Given a datatable containing two columns like this:
Private Function CreateDataTable() As DataTable
Dim customerTable As New DataTable("Customers")
customerTable.Columns.Add(New DataColumn("Id", GetType(System.Int32)))
customerTable.Columns.Add(New DataColumn("Name", GetType(System.String)))
Dim row1 = customerTable.NewRow()
row1.Item("Id") = 1
row1.Item("Name") = "Customer 1"
customerTable.Rows.Add(row1)
Dim row2 = customerTable.NewRow()
row2.Item("Id") = 2
row2.Item("Name") = "Customer 2"
customerTable.Rows.Add(row2)
Dim row3 = customerTable.NewRow()
row3.Item("Id") = 3
row3.Item("Name") = "Customer 3"
customerTable.Rows.Add(row3)
Return customerTable
End Function
Would you use this snippet to retrieve a List(Of Integer) containing all Id's:
Dim table = CreateDataTable()
Dim list1 As New List(Of Integer)
For i As Integer = 0 To table.Rows.Count - 1
list1.Add(CType(table.Rows(i)("Id"), Integer))
Next
Or rather this one:
Dim list2 = (From r In table.AsEnumerable _
Select r.Field(Of Integer)("Id")).ToList()
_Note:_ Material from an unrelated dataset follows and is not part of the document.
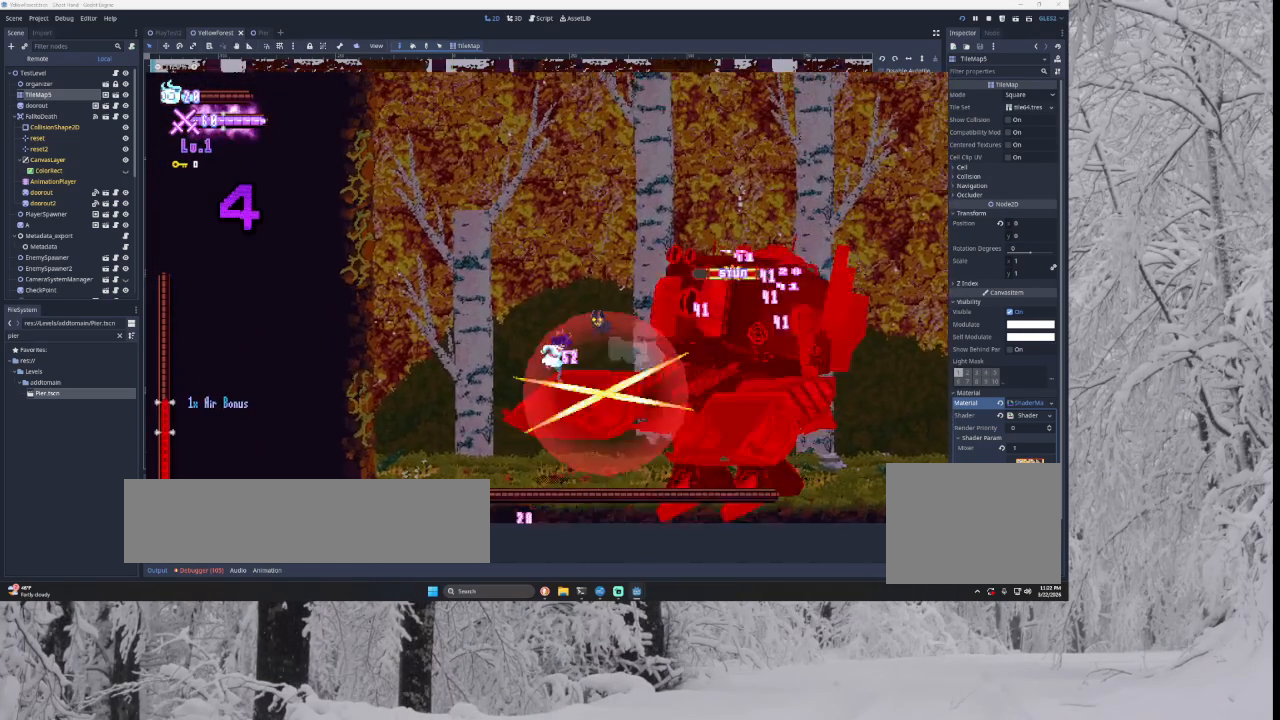
{"buttons": [], "left_stick": "right", "right_stick": "center", "events": [[67, "left_stick", "right"], [100, "TRIANGLE", "down"], [133, "SQUARE", "down"], [300, "left_stick", "left"], [367, "SQUARE", "up"], [433, "TRIANGLE", "up"], [433, "left_stick", "right"]]}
This is not a question about whether to type cast the Id column to Integer by using .Field(Of Integer), CType, CInt, DirectCast or whatever but generally about whether or not you choose Linq over forloops as the subject implies.
For those who are interested: I ran some iterations with both versions which resulted in the following performance graph:
graph http://dnlmpq.blu.livefilestore.com/y1pOeqhqQ5neNRMs8YpLRlb_l8IS_sQYswJkg17q8i1K3SjTjgsE4O97Re_idshf2BxhpGdgHTD2aWNKjyVKWrQmB0J1FffQoWh/analysis.png?psid=1
The vertical axis shows the milliseconds it took the code to convert the rows' ids into a generic list with the number of rows shown on the horizontal axis. The blue line resulted from the imperative approach (forloop), the red line from the declarative code (linq).
Whatever way you generally choose: Why do you go that way and not the other?
Whenever possible I favor the declarative way of programming instead of imperative. When you use a declarative approach the CLR can optimize the code based on the characteristics of the machine. For example if it has multiple cores it could parallelize the execution while if you use an imperative for loop you are basically locking this possibility. Today maybe there's no big difference but I think that in the future more and more extensions like PLINQ will appear allowing better optimization.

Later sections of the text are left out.